School of Biomedical Engineering and Imaging Sciences, King's College London, London, United Kingdom.
Heart Rhythm. 2022 Oct;19(10):1604-1610. doi: 10.1016/j.hrthm.2022.05.021. Epub 2022 May 26.
Thresholding-based analysis of late gadolinium enhancement cardiac magnetic resonance (LGE-CMR) can create scar maps and identify corridors that might provide a reentrant substrate for ventricular tachycardia (VT).
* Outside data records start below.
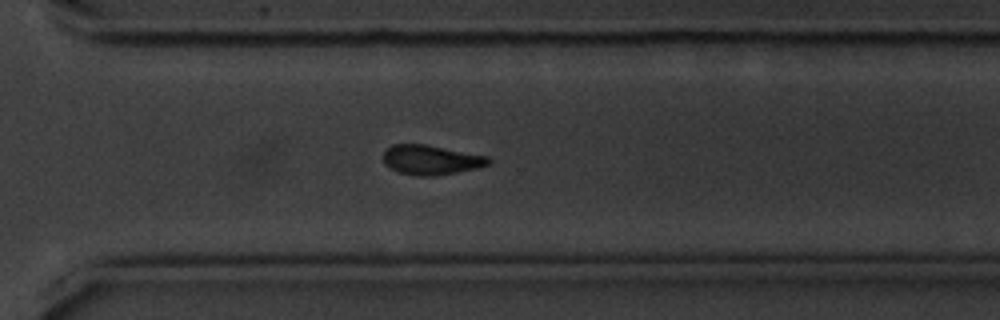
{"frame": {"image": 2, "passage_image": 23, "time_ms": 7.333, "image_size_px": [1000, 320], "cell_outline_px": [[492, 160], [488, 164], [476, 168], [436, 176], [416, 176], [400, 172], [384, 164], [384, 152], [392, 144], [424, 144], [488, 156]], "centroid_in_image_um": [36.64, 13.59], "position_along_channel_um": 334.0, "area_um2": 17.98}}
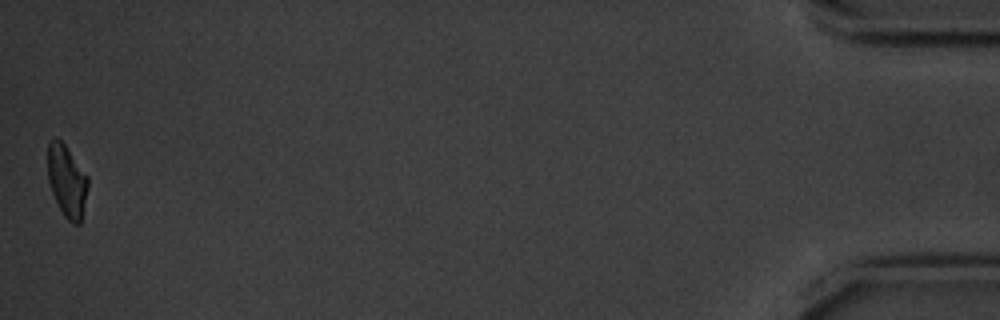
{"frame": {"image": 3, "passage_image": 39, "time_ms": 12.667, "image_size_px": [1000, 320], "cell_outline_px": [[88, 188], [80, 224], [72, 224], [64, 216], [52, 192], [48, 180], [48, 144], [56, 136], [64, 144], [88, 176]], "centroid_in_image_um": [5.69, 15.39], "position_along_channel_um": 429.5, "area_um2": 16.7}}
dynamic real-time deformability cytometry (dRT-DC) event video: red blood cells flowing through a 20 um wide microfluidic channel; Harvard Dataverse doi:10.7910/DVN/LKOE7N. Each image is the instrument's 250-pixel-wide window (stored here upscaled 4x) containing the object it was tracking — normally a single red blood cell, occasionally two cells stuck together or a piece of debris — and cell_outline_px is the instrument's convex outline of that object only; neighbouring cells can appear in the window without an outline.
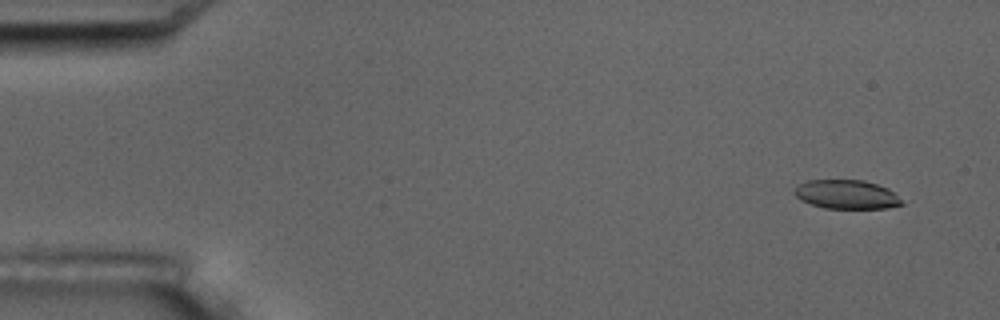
{"species": "common noctule bat (a hibernating species)", "species_latin": "Nyctalus noctula", "temperature_condition": "room temperature", "stored_images_in_passage": 5, "camera_frame_rate_fps": 3000, "um_per_image_px": 0.085, "animal": {"sex": "male", "body_mass_g": 17.5, "forearm_length_mm": 52.3}, "frame": {"image": 1, "passage_image": 2, "time_ms": 1.0, "image_size_px": [1000, 320], "cell_outline_px": [[904, 204], [888, 208], [824, 208], [800, 200], [792, 192], [800, 184], [808, 180], [864, 180], [888, 188]], "centroid_in_image_um": [71.93, 16.53], "position_along_channel_um": 13.1, "area_um2": 17.92}}
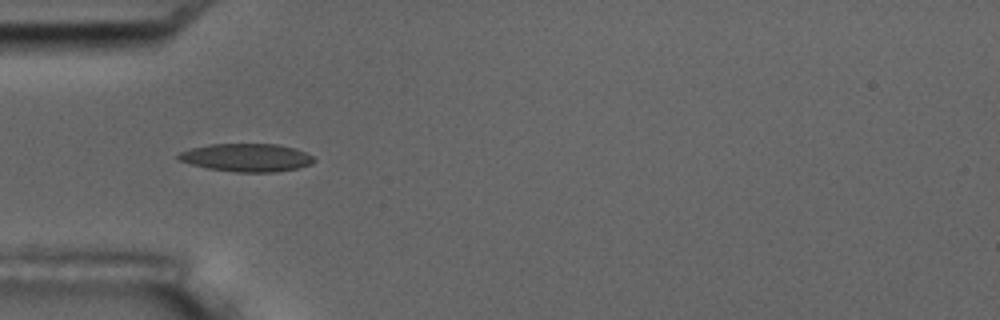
{"frame": {"image": 2, "passage_image": 5, "time_ms": 5.667, "image_size_px": [1000, 320], "cell_outline_px": [[316, 160], [312, 164], [296, 168], [276, 172], [236, 172], [208, 168], [176, 160], [176, 156], [180, 152], [192, 148], [212, 144], [276, 144], [296, 148], [312, 156]], "centroid_in_image_um": [20.96, 13.39], "position_along_channel_um": 64.0, "area_um2": 22.08}}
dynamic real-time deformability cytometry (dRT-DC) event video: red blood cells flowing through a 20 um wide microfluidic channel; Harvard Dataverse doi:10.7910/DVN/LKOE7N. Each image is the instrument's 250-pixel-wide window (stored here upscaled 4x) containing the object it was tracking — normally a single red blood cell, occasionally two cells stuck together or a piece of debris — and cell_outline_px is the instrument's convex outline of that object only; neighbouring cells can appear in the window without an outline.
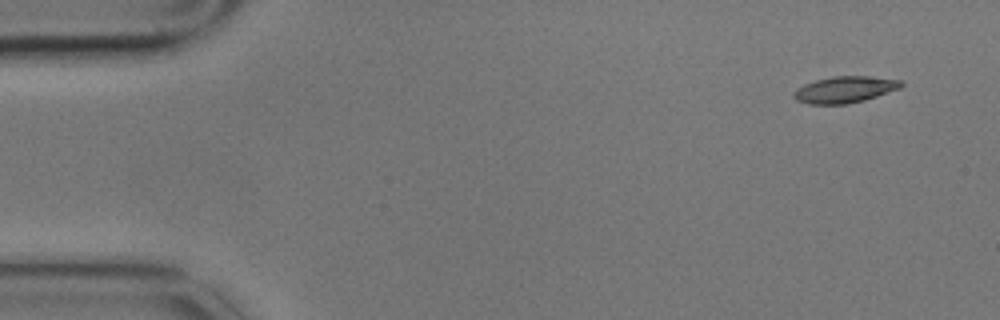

Current recommendations use a full-width-at-half-maximum approach, effectively classifying areas with a pixel signal intensity (PSI) >40% as border zone (BZ) and >60% as core.
The purpose of this study was to investigate the impact of 4 different threshold settings on scar and corridor quantification and to correlate this with postablation VT recurrence.
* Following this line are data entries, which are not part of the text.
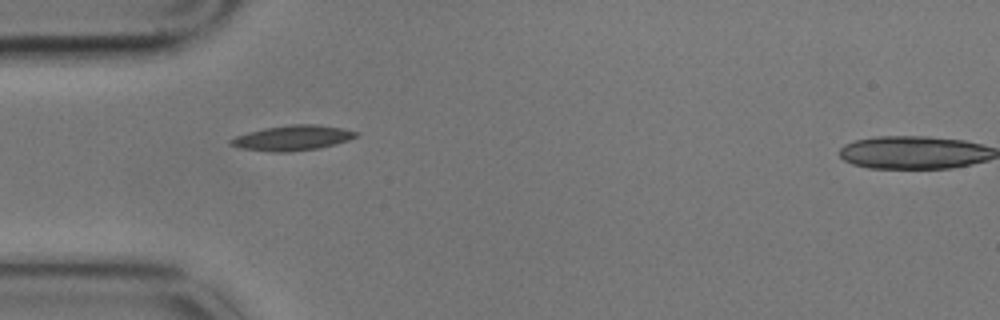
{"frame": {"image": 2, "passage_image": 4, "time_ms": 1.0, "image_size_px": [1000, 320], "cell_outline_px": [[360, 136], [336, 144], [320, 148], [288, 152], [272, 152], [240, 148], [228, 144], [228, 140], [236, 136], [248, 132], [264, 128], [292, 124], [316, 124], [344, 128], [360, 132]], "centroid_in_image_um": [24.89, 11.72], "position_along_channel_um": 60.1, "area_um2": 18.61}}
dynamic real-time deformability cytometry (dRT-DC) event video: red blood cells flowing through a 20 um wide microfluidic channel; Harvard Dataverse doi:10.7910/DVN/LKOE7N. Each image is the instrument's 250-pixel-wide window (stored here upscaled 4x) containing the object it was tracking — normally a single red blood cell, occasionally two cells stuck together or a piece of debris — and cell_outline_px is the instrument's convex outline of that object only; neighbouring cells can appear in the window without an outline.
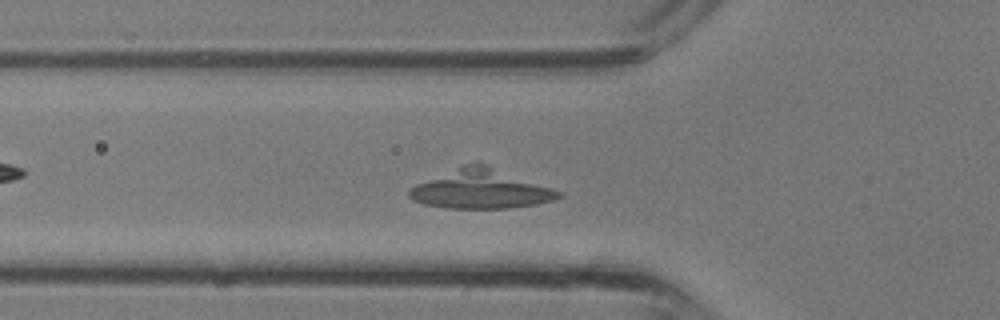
{"species": "common noctule bat (a hibernating species)", "species_latin": "Nyctalus noctula", "temperature_condition": "room temperature", "stored_images_in_passage": 36, "camera_frame_rate_fps": 3000, "um_per_image_px": 0.085, "animal": {"sex": "male", "body_mass_g": 13.3}, "frame": {"image": 1, "passage_image": 12, "time_ms": 3.667, "image_size_px": [1000, 320], "cell_outline_px": [[564, 196], [552, 200], [536, 204], [508, 208], [444, 208], [424, 204], [412, 200], [408, 196], [408, 192], [416, 184], [464, 164], [476, 160], [480, 160], [564, 192]], "centroid_in_image_um": [40.92, 16.04], "position_along_channel_um": 84.9, "area_um2": 34.68}}
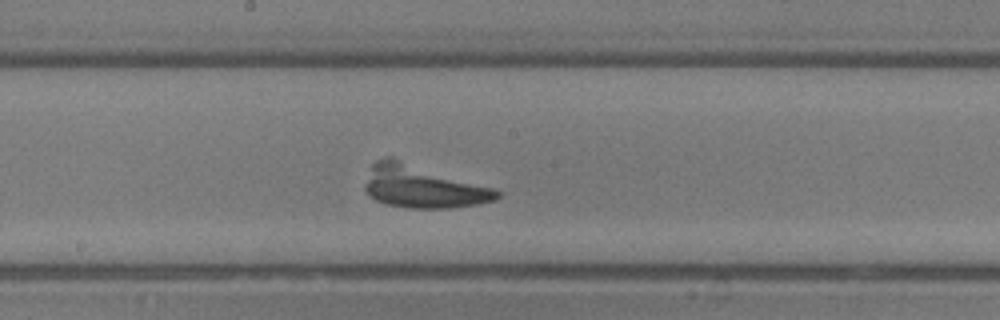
{"frame": {"image": 2, "passage_image": 19, "time_ms": 6.0, "image_size_px": [1000, 320], "cell_outline_px": [[500, 196], [496, 200], [476, 204], [448, 208], [408, 208], [384, 204], [368, 196], [364, 188], [364, 184], [372, 164], [376, 160], [384, 156], [392, 156], [492, 188], [500, 192]], "centroid_in_image_um": [35.86, 15.85], "position_along_channel_um": 212.3, "area_um2": 32.95}}
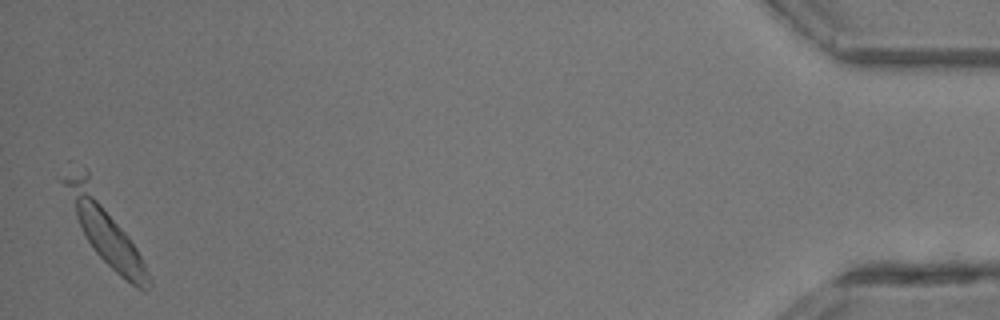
{"frame": {"image": 3, "passage_image": 36, "time_ms": 11.667, "image_size_px": [1000, 320], "cell_outline_px": [[152, 284], [148, 292], [136, 288], [120, 276], [96, 252], [84, 236], [56, 176], [88, 172], [136, 248], [152, 280]], "centroid_in_image_um": [8.86, 19.49], "position_along_channel_um": 426.3, "area_um2": 31.1}}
Twenty-seven patients with ischemic cardiomyopathy who had undergone catheter ablation for VT were included for retrospective analysis. LGE-CMR images were analyzed using ADAS3D LV. Scar maps were created for 4 PSI thresholds (40-60, 35-65, 30-70, and 45-55), and the extent of variation in BZ and core, as well as the number and weight of conduction corridors, were quantified. Three-dimensional representations were reconstructed from exported segmentations and used to quantify the surface area between healthy myocardium and scar (BZ + core), and between BZ and core.
A wider PSI threshold was associated with an increase in BZ mass and decrease in scar (P <.001). No significant differences were observed for the total number of corridors and their mass with increasing PSI threshold. The best correlation in predicting arrhythmia recurrence was observed for PSI 45-55 (area under the curve 0.807; P = .001).
Varying PSI has a significant impact on quantification of LGE-CMR parameters and may have incremental clinical value in predicting arrhythmia recurrence. Further prospective investigation is warranted to clarify the functional implications of these findings for LGE-CMR-guided ventricular ablation.
基于阈值的心脏磁共振晚期钆增强(LGE-CMR)分析可以创建瘢痕图并识别可能为室性心动过速(VT)提供折返基质的走廊。目前的建议使用半峰全宽方法,有效地将像素信号强度(PSI)>40%的区域分类为边界区(BZ),>60%的区域分类为核心区。
本研究旨在探讨 4 种不同阈值设置对瘢痕和走廊定量的影响,并将其与消融后 VT 复发相关联。
回顾性分析了 27 例因 VT 接受导管消融的缺血性心肌病患者。使用 ADAS3D LV 对 LGE-CMR 图像进行分析。为 4 个 PSI 阈值(40-60、35-65、30-70 和 45-55)创建了瘢痕图,并量化了 BZ 和核心区的变化程度、传导走廊的数量和重量。从导出的分割中重建三维表示,并用于量化健康心肌和瘢痕(BZ+核心)之间以及 BZ 和核心之间的表面积。
较宽的 PSI 阈值与 BZ 质量的增加和瘢痕的减少相关(P<0.001)。随着 PSI 阈值的增加,走廊的总数及其质量没有显著差异。在预测心律失常复发方面,PSI 45-55 相关性最佳(曲线下面积 0.807;P=0.001)。
PSI 的变化对 LGE-CMR 参数的定量有显著影响,并可能在预测心律失常复发方面具有附加的临床价值。需要进一步的前瞻性研究来阐明这些发现对 LGE-CMR 引导的心室消融的功能意义。